Aquella bala que resonó como un grito contra la humanidad no pudo matar al poeta. En cambio, sus asesinos nunca descansarán en paz. Han pasado 87 años de un cobarde fusilamiento que nunca alcanzó su cruel objetivo. Federico García Lorca está cada vez más vivo. También en la voz de los flamencos que honran a diario su memoria en todos los escenarios del mundo.
Como ya comentara en un artículo, con motivo del 125 aniversario de su nacimiento:
El Flamenco y Lorca es una historia de ida y vuelta. Primero, Federico se siente atraído e inspirado por su lenguaje poético, pero también por el musical; dado que conocía la música y la interpretaba. La jondura fue un halo que inundó sus versos y de camino le sugirió un collage de imágenes propicias para el concepto vanguardista al que perteneció por su época. No conviene olvidar que la Generación del 27 fue uno de los vehículos principales de entrada en España de la corriente artística y estética que propugnaba ir ‘más allá de las fronteras establecidas’ a principios del siglo XX.

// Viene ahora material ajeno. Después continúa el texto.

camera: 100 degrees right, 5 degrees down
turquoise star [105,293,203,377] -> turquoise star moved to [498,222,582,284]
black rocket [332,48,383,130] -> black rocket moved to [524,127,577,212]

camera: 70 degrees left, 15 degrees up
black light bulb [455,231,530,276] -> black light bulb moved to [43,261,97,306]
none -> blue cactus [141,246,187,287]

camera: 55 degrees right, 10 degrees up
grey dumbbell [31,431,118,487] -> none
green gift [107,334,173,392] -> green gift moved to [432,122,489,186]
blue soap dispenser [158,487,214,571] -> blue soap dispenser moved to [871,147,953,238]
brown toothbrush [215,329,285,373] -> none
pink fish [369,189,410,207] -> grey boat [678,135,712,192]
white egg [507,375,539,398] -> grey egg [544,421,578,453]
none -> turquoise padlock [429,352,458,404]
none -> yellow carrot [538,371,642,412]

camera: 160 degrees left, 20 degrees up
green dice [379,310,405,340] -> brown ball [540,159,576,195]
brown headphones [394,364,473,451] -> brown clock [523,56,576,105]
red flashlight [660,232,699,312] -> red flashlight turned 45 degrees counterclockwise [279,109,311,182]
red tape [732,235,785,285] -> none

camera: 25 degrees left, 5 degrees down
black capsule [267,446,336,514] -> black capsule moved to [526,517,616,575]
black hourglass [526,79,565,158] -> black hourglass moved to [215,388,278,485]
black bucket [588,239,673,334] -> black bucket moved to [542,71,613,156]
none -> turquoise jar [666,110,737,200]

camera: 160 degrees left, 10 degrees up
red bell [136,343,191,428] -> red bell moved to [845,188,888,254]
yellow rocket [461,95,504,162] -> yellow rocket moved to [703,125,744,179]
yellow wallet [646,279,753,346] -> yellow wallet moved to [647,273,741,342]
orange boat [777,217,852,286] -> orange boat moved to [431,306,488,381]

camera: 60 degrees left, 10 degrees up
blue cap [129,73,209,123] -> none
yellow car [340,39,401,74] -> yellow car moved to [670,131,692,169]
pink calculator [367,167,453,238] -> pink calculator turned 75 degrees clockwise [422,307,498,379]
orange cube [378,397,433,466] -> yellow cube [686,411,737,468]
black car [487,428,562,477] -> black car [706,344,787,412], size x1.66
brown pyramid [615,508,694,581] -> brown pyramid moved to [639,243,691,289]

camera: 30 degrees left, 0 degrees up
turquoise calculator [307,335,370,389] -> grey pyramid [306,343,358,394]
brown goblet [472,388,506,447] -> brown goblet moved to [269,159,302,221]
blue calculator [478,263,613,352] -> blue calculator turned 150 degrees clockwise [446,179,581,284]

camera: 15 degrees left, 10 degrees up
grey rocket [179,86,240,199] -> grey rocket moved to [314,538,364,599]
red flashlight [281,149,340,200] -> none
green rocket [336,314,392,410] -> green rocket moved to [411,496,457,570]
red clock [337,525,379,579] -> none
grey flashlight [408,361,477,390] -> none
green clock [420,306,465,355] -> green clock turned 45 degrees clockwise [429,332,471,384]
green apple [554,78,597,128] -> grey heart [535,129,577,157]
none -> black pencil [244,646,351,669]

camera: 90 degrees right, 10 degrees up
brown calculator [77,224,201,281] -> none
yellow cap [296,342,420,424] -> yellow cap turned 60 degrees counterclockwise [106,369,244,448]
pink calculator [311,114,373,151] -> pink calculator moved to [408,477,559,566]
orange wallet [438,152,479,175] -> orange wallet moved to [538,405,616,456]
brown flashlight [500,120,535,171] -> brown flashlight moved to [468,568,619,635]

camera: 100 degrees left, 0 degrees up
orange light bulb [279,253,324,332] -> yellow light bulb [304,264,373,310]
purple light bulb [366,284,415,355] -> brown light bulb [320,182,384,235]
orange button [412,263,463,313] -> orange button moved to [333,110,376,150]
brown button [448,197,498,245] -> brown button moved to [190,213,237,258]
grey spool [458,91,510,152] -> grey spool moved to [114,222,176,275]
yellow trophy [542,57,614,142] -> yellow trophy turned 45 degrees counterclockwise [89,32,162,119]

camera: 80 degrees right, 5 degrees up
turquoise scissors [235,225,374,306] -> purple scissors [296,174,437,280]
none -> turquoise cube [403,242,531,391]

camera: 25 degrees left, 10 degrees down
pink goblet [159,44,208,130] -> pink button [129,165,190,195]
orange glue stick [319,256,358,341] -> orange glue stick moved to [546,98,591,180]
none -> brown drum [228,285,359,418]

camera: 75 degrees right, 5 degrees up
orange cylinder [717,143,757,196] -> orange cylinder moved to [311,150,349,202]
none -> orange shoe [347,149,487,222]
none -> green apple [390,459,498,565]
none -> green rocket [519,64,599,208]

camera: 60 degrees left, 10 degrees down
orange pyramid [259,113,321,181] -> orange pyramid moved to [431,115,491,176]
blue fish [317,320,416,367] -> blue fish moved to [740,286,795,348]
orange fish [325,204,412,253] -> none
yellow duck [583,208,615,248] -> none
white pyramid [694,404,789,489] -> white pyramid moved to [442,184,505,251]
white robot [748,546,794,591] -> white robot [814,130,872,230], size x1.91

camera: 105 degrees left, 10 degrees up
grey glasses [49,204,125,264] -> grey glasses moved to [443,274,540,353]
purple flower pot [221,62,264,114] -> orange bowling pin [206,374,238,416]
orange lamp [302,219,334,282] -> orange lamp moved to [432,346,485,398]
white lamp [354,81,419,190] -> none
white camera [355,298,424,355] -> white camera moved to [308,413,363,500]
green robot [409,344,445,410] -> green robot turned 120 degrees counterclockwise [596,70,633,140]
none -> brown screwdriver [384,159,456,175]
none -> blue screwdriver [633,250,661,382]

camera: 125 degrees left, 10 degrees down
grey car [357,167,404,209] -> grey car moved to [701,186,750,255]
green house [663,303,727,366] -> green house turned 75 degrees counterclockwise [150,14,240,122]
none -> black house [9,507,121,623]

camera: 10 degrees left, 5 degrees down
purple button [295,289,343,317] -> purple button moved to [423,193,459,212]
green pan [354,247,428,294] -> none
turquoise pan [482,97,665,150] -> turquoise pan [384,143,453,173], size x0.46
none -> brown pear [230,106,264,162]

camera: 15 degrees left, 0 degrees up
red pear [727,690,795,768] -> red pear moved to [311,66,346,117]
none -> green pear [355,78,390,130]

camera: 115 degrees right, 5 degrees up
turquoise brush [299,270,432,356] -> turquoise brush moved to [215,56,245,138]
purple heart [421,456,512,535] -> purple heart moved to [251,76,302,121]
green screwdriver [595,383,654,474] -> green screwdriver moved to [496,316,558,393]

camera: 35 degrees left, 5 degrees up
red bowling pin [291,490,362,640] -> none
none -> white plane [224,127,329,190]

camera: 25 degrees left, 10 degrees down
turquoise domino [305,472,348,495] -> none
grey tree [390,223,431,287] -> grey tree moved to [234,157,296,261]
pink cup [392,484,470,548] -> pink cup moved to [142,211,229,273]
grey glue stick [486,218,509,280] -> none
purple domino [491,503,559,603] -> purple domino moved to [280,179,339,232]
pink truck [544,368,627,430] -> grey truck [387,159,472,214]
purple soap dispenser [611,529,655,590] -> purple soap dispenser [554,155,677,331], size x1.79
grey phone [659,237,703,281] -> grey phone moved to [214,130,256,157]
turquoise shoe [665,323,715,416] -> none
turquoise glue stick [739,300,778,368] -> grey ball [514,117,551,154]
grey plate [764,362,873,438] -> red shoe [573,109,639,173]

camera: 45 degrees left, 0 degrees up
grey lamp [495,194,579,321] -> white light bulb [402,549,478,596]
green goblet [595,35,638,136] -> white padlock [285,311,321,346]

Andando el tiempo, aquella inspiración que fue el arte jondo para Federico giró de sentido. De este modo, el poeta se erigió en una fuente profunda donde beber para los flamencos. Y ese trasiego se produjo de forma muy natural, pues de algún modo volvía al flamenco aquello que nació de su halo. No quiero dejar atrás ninguna obra pero ahí están los monumentos que artistas como Paco de Lucía, Manolo Sanlúcar, Camarón de la Isla, Enrique Morente, Carmen Linares o Miguel Poveda le han tributado para la eternidad. Amén de muchas puestas en escenas por compañías de baile. Sólo por citar algunos de los más significativos. Nadie se enfade.
¡Los flamencos también mantienen viva la llama de vida y poesía de Federico García Lorca!